* DOCUMENT EXTRACT:
And, parents, if you have Apple devices under settings screen time you can set app limits So you can go in for Instagram and say you know an hour a day or whatever, and it will alert you if your kid wants more time and you can improve for 15 more minutes, for 30 more minutes, whatever. So you have those options to extend. You know, say you have a snow day or you’re home, you’re quarantined with COVID or whatever, and you’re allowing more screen time that day. That day you can overwrite it from your phone with a passcode, but it’s smart to set a time limit in the beginning And you can put it on yourself.
0:15:32 – Speaker 2
We all need our limits, just as you’re saying. I was like I think maybe I need to put a time limit on myself.
0:15:37 – Speaker 1
Oh, every week when I get my weekly report and it’s showing me how much time I spend online. I know I do a lot of work stuff too, but I also have to be careful that I’m not using that as an example. Goodbye with the high level screen time. No, it’s shocking, shocking.

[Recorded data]
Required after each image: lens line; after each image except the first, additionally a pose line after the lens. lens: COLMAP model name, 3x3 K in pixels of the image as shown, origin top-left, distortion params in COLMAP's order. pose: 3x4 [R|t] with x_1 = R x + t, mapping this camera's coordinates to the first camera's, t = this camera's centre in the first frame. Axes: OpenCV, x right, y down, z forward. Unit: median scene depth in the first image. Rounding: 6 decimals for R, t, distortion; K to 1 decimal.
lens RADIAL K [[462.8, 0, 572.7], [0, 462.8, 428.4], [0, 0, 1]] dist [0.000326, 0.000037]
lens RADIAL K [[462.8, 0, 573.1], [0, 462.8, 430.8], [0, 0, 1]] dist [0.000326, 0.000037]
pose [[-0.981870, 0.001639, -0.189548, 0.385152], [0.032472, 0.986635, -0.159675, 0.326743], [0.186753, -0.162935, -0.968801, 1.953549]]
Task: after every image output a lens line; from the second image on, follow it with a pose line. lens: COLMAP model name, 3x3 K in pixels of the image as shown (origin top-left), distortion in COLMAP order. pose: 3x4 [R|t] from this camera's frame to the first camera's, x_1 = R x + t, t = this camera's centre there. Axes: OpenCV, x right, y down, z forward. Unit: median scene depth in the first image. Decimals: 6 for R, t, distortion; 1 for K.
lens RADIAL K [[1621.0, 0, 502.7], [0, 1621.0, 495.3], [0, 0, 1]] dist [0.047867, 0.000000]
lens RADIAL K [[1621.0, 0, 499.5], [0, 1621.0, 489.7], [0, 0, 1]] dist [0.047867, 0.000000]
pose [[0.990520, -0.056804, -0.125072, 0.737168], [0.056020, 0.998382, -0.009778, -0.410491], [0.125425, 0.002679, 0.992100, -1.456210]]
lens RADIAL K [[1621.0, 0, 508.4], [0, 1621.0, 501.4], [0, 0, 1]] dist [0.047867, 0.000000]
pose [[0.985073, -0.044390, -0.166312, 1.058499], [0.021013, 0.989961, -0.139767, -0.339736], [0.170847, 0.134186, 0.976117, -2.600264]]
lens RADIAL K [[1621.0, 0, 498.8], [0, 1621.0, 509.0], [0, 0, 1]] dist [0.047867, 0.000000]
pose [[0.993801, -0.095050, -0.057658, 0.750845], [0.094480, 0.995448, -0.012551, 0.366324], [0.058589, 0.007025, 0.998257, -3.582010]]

* WHAT TO WORK ON:
1. Based on the screen time conversation, mark each statement yes or no and quote the words from the text that decide it.
(a) On Apple devices, app limits are set under Settings, in Screen Time.
(b) A limit can be overridden from a parent's phone with a passcode.
(c) The report on time spent online arrives every day.
2. In the screen time conversation, what examples are given of days when more screen time might be allowed?
3. Continue the screen time conversation from where it stops.

* ANSWERS TO THE EXERCISE:
1.
(a) Yes: "if you have Apple devices under settings screen time you can set app limits"
(b) Yes: "you can overwrite it from your phone with a passcode"
(c) No: "every week when I get my weekly report"

2. A snow day, or being home quarantined with COVID.

3.
0:15:53 – Speaker 2
Well, this is a really big step. I mean, allowing your kid to have a phone or device is a huge step. And then, when you get to that next big momentous occasion of okay, we trust you, you’ve done this, that and the other social media, it’s gigantic. But if you’ve built that great foundation of open communication, you’re going to do fine. They’re going to do fine. It can be just a really cool milestone in their life.
0:16:17 – Speaker 1
Absolutely, and there will be bumps along the way. They will be exposed to things. They will post things that you don’t like. You’ll have to talk about the etiquette and the tone and all of that, but that’s part of it. You know, that’s real life learning how to navigate something. I would caution you this just do one at a time. Don’t jump in with Insta Snapchat all at once. I mean it’s just overload One at a time, step by step. Think of, you know, laying a foundation like a paver, like a backyard patio. You’re laying one paver at a time, building this relationship of learning their culture and understanding it together, navigating the online world as a team.